Assembly 200 is similar to assembly 100 of FIG. 1, including a PCB
210, electronic components 220, and a graphene-containing polymer
230. FIG. 2 illustrates how a thickness of the applied polymer can
be varied across regions of assembly 200 to provide individualized
thermal dissipation properties. For example, a thickness of the
polymer coating in area 242, indicated by reference 232, is thicker
than the coating thickness in areas 240 and 244, indicated by
reference 234. A metering dispensing system can be used to vary the
properties of polymer 230 in different areas of the information
handling system. For example, the thickness of polymer 330 on
hotter components, such as CPUs and power regulation circuits, can
be greater than 100 microns, while the thickness on another portion
of assembly 200 can be 10-100 microns. Multiple applications can be
applied to increase the thickness, or a polymer formulation with a
different viscosity can be used. Discontinuities in polymer layer
230, such as at gap 246, can be used to isolate thermally disparate
regions.
[0022] FIG. 3 shows an electronic assembly 300 with a conformal
graphene-containing polymer to provide a thermal gap pad according
to a specific embodiment of the present disclosure. Assembly 300 is
similar to assembly 100 of FIG. 1, including a PCB 310, electronic
components 320, and a graphene-containing polymer 330. Assembly 340
also includes a shield 340, such as a metal skin, heat sink, liquid
radiator, or heat spreader. Polymer 330 that is sandwiched between
component 320 and shield 340 can conduct heat generated by
component 320 to shield 340, much like a thermal paste
provides.
[0023] FIG. 4 shows an electronic assembly 400 with a conformal
graphene-containing polymer having increased surface area according
to a specific embodiment of the present disclosure. Assembly 400 is
again similar to assembly 100 of FIG. 1, including a PCB 410,
electronic components 420, and a graphene-containing polymer 430.
Assembly 400 also includes fin structures 432 that serve to
increase the surface area of the heat-radiating polymer 430. Heat
transfer is proportional to the surface area of the radiating body,
polymer 430. A three-dimensional fin array can be created by
layering ribs over a base coat of polymer 430. For example, ribs
can be added via an automated dispensing nozzle. Alternatively, a
silicone mold or a mask can be used to fabricate or pattern fins
432. Fins 432 can be parallel ridges, individual post-like nubs, or
another geometry that provides greater surface area relative to a
flat surface.
[0024] FIG. 5 shows an electronic assembly 500 with a conformal
graphene-containing polymer film and an underlying electrical
insulating film according to a specific embodiment of the present
disclosure.

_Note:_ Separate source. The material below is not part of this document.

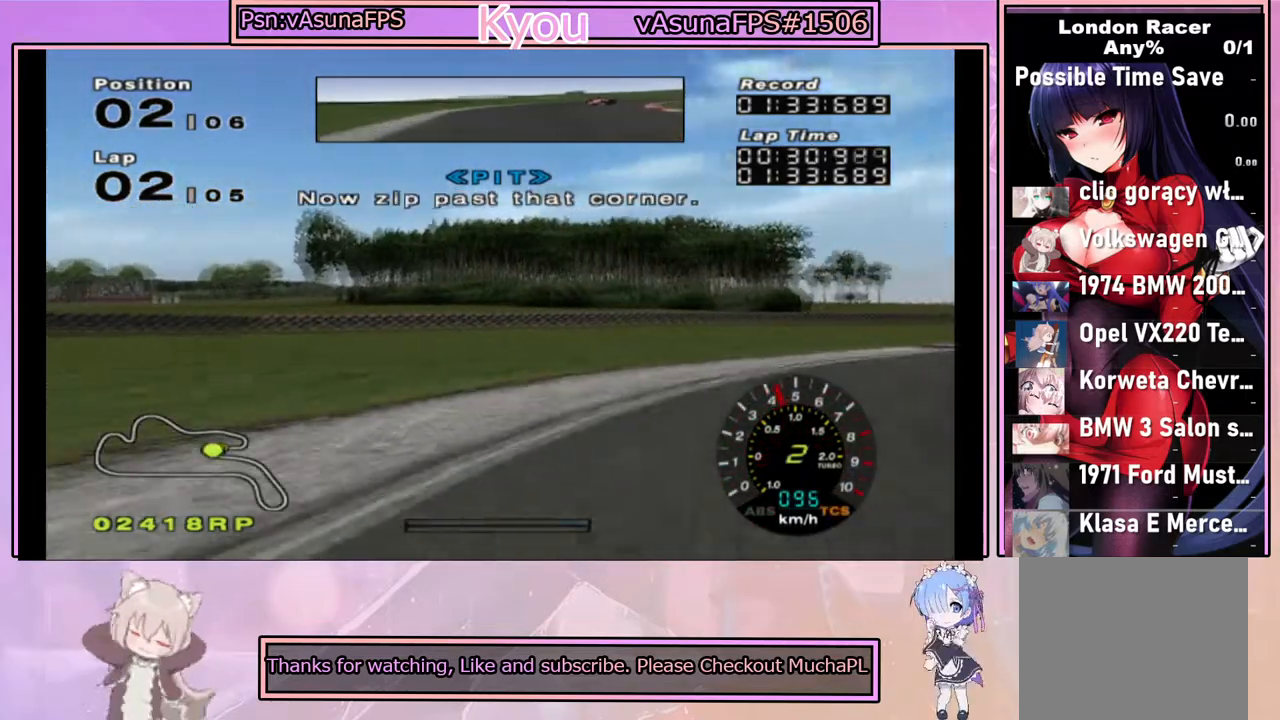
{"buttons": [], "left_stick": "right", "right_stick": "center", "events": [[217, "CROSS", "down"], [350, "CROSS", "up"]]}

Assembly 500 includes a PCB 510, electronic components
520, a layer of polymer 430 that does not include graphene, and a
graphene-containing polymer 540. Polymer 530 can provide an
electrically insulating layer between signal pins and traces of PCB
510 and components 520, and graphene-containing polymer 540.
Graphene-containing polymer 540 can include a high loading of
graphene in order to maximize its heat conducting properties.
However, such high loading can potentially render the material
conductive, which could result in a short-circuit between signal
nodes of assembly 500 as current passes through layer 540.
Graphene-free polymer 530 can be applied to assembly 500 before
application of graphene-containing polymer 540, thus insulating the
circuitry from layer 540. Graphene-free polymer 530 can be thin so
as not to significantly impede transfer of heat from components 520
to graphene-containing polymer 540. Furthermore, the graphene
loading of polymer 540 can be very high, improving its heat
transfer efficiency. Graphene-free polymer 530 can serve to enhance
adhesion of layer 540 to apparatus 500.
[0025] FIG. 6 shows side views 610, 620, and 630 of the conformal
graphene-containing polymer of FIGS. 1-5 according to specific
embodiments of the present disclosure. Cross section 610
illustrates a polymer including a moderate loading of unaligned
graphene 612. Graphene 612 can include flakes or elongated clusters
of graphene. For example, a particle of graphene 612 may range from
a few microns to approximately 100 microns in length, while the
width may be up to approximately 5 microns. Longer particles
generally provide better heat conduction. The random orientation of
particles of graphene 612 can provide substantially omnidirectional
heat transfer, for example parallel and perpendicular to the major
surfaces of the polymer layer. Some application techniques, such as
employing turbulent ducting of the uncured polymer material, can
favor a random orientation of graphene particles within the
polymer.
[0026] Cross section 620 illustrates a polymer including a moderate
loading of graphene, wherein the individual particles of graphene
are substantially aligned parallel to the major surfaces of the
polymer layer. This arrangement of particles can greatly accentuate
orthotropic heat transfer in the direction of the plane of the
polymer layer compared to heat transfer perpendicular to the layer.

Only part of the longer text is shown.